Technical Details: Perl-based; rules in config; score per rule; header X-Spam-Score added. Can integrate with DKIM/SPF. Bayesian and other modules optional.

Example: A Shopify brand tests their sale email on Mail-Tester; “FREE” in the subject scores +2, “Click Here” button text scores +1.5, but valid DKIM gives -1; total score is 2.5 out of 5.0 — inbox safe. Adding “Limited time!” and a shortened URL would push the score over the threshold.

Category: Anti-Spam

Edge Cases: Rule sets vary by deployment. Custom rules can reduce false positives. Evasion (obfuscation) may trigger other rules.

Spam folder

Short Definition: The folder (e.g., Junk, Spam) where mailbox providers place messages that fail authentication, reputation, or content checks instead of the primary inbox.

Detailed Explanation: When a message is classified as spam or suspicious, it is typically delivered to the spam folder rather than rejected.
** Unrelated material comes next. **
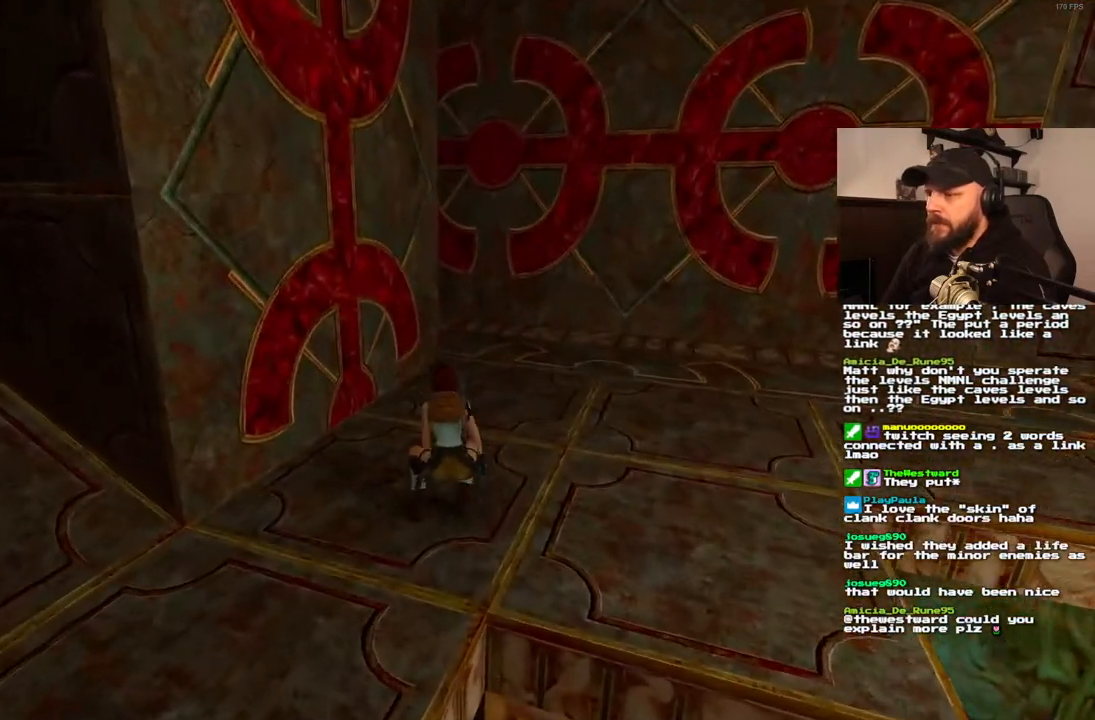
{"dt_ms": 500, "buttons": ["DPAD_LEFT"], "left_stick": "center", "right_stick": "center", "events": [[50, "DPAD_UP", "up"]]}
Users can review and move messages; senders see this as poor inbox placement. Improving authentication and reputation moves mail to inbox.

Why It Matters: When your welcome series, abandoned cart flows, or flash sale promotions land in spam, customers don’t see them and you lose that revenue. Monitoring placement by mailbox provider — via InboxEagle or Google Postmaster Tools — is the first step to diagnosing and fixing the problem.

Technical Details: Provider-specific; no standard. Often tied to DMARC quarantine, blocklists, content score, and complaint rate. Gmail Postmaster and InboxEagle help track placement.

Example: A Shopify brand’s DMARC is set to p=none with no enforcement; spoofed messages from phishers and some legitimate marketing mail both land in Gmail Spam; after tightening DMARC to p=quarantine and cleaning their list, the majority of emails move to Primary.

Category: Deliverability

Edge Cases: User habits (e.g., “Not spam”) affect future placement. Promotions tab is different from spam but still secondary. B2B gateways may block before any folder.

Spam trap

Short Definition: An email address that is not used by a real user but is maintained by a blocklist operator or mailbox provider to catch senders who mail to invalid or harvested addresses.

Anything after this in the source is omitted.